The literal contract was, according to Gaius, a nomina transcripta, and capable of functioning in two ways. The first is a re in personam ("from thing to person"), and transformed a debt resulting from another contractual arrangement (sale, hire, for example). A fictitious loan would then be constructed from the creditor to the debtor, thereby charging the debtor with fulfilling that obligation whilst discharging the other. The alternative was in transferring a debt from person to another: a personam in personam. The debt would be entered under the name of the person to whom it was being transferred. Gaius' account indicates that it was a previous obligation was required in the classical law, and Watson believes this can be conclusively shown for the last century of the Republic. However, it is possible that that was not the case originally. Appert has argued that the literal contract was created as an enforcement method for consensual contracts, before they became actionable in their own right.

It must always for a certain, set monetary sum. It is recording as having always to be unconditional, although Cicero appears to mention a conditional case. It is possible that the parties waited for the eventuality to occur before making a record of the literal contract at all. As mentioned above, it seems that the debtor was required to consent. Whilst a debtor would be expected to make an entry in his own accounts, this does not seem to have affected the validity of the literal contract. It was stricti iuris, and enforceable under the actio certae pecuniae creditae. The respondent could claim under the exceptio non numeratae pecuniae that the loan had never been made. However, this would normally be true, for the loan was normally a fictitious construct. Accordingly, the exception probably related to the non-existence of the prior agreement or debt.

The accepted approach in terms of physical form is an entry into the household's codex accepti and depensi - which would have to be balanced with a second fictitious entry. In the case of the a rem form, it would be a receipt of the amount owed on the account of the previous transaction; a personam, it would be an entry showing the receipt from the debtor from whom the debt was being transferred. If the literal contract was indeed limited to entries in tabulae ("account books"), then it must necessarily post-date their existence (and some measure of use), thus pointing to a later date than might be supposed if the literal contract extended to other forms of written words. The latter is favoured by Stojčević.
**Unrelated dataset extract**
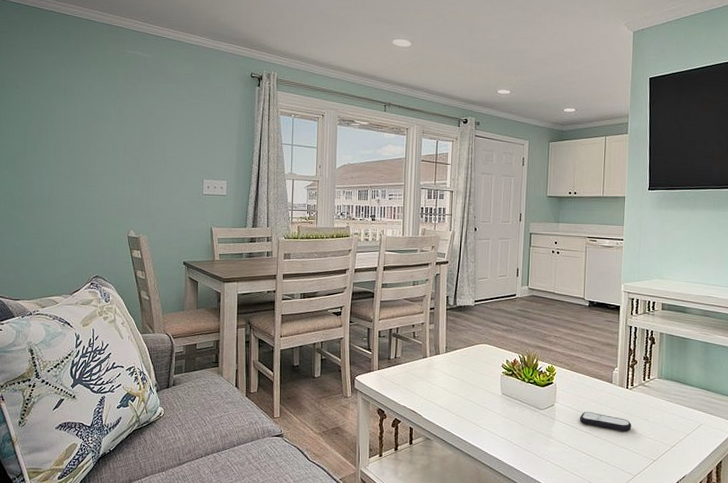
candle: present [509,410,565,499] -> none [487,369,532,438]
The Proculian school believed that neither form could be conducted by peregrines, the Sabinians that they could use the a re form, but not the a personam could. The situation before the classical age is unclear, as is the basis for making such a distinction. It is possible that like the spondeo form of verbal contract, it was derived mostly from tradition: that is considered entirely peculiar to Romans. This would suggest that it was much older. The alternative is that the completion of orderly account books were assumed to be restricted to Romans, and not something that a peregrine would or could do.

==Later law==
The literal contract disappeared late into the classical age, sustained by its use in the banking trade. In Justinian's law, it had been replaced by the written form of the stipulatio, and by a form of conclusive evidence for another sort of loan (mutuum or commodatum) where the holder lost his exceptio that the loan had not taken place after a period of time. Authors such as W. W. Buckland and Barry Nicholas believe Justinian's claim that this was a new form of literal contracts to be badly mistaken, the latter suggesting it was created mainly to bring the number of types up to four, the preferred number of divisions. Accordingly, no mention is made in the Digest to the original form. Gaius refers to two types of document: the chirograph, made by a debtor only, and a syngraph made by both parties. He identifies them with the peregrine's law only; after the extension of citizenship to the majority of the free peoples of the Empire by Caracalla, they continued to be used, but only in an evidentiary role.